A cross-institutional Journal Club Initiative
STING controls T cell memory fitness during infection through Tcell intrinsic and IDO dependent mechanisms
Quaney M.J. et al. (BioRxiv) DOI: 10.1101/2022.03.19.484992
CD8 T cell memory
STING is an innate sensor that plays a role in many branches of both normal and dysregulated immune responses. While T cells are known to express STING, the interplay between STING activation and antigenic strength in the context of T cell memory generation has not been previously explored. Quaney et al show that T cell intrinsic STING signalling impairs generation of CD8 memory by promoting the unfolded protein response and apoptosis. This outcome is dependent on TCR affinity for its cognate antigen upon initial stimulation of naïve CD8 T cells. CD8 T cells with high affinity TCRs are highly susceptible to apoptosis during the contraction phase–however–CD8 T cells with low affinity TCRs can survive to generate functional memory T cells. This phenomenon may have a protective function for the organism by aiding the homeostasis of the immune response. The group also demonstrates that blockade of IDO, an enzyme commonly elevated in the context of chronic inflammation that catabolizes indole ring-containing compounds, protects antigen-specific CD8 T cells from the pro-apoptotic effects of STING signalling.

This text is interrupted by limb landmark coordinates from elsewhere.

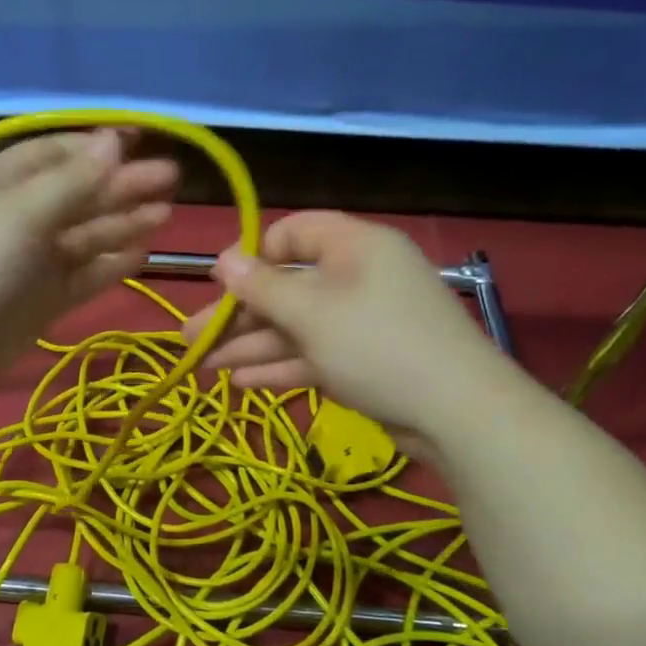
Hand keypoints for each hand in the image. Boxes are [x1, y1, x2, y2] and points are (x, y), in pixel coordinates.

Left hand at [0, 128, 177, 393]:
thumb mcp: (19, 213)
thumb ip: (72, 182)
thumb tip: (114, 139)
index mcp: (2, 181)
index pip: (57, 154)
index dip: (100, 147)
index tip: (144, 142)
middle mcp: (20, 216)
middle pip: (79, 194)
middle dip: (123, 185)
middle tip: (172, 179)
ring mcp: (32, 261)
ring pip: (86, 236)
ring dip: (123, 223)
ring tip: (165, 213)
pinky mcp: (42, 299)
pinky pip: (84, 275)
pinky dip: (111, 265)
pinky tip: (142, 253)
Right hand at [181, 211, 502, 457]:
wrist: (455, 413)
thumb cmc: (376, 345)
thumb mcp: (311, 313)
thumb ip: (262, 287)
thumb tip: (222, 259)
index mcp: (353, 247)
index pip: (295, 232)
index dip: (254, 255)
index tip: (221, 284)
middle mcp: (357, 278)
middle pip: (286, 287)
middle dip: (237, 315)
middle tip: (190, 337)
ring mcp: (361, 323)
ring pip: (294, 327)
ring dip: (249, 346)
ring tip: (201, 366)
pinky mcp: (363, 362)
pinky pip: (312, 355)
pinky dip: (279, 367)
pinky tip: (240, 384)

Mechanistic linkage between TCR affinity and differential responses to STING signalling not shown.
Functional characterization of CD8 memory T cells not shown for experiments utilizing IDO blockade. Although the numbers of antigen-specific CD8memory T cells are rescued, it is important to know whether they are functionally identical to CD8 memory T cells generated in the absence of STING signalling.
Detailed phenotypic comparisons of low and high affinity CD8 memory T cells generated in STINGhi and WT conditions would have been a nice complement to the functional studies shown in the supplement.
Cyclic-di-AMP is a potent stimulator of murine STING but not of human STING–it would be compelling to see evidence of the translatability of the group’s findings to humans.
Quaney et al are the first to show that activation of the STING pathway in high affinity CD8 T cells can impair the generation of memory T cells.
The findings from this preprint have implications for translational applications that target STING, including vaccine design(adjuvants)and cancer immunotherapies. If these findings also apply to humans, it may be beneficial to avoid the use of potent or broadly-acting STING agonists in contexts where high affinity epitopes may be generated (e.g. cancers with high mutation burden, certain vaccines), in order to preserve a functional CD8 T cell memory response. Furthermore, the findings from this preprint may provide an explanation for the observed discrepancy of T cell cytopenia and autoimmunity in patients with STING gain of function mutations.
Reviewed by Yonina Bykov as part of the cross-institutional journal club of the Immunology Institute of the Icahn School of Medicine, Mount Sinai and the Kennedy Institute of Rheumatology, University of Oxford.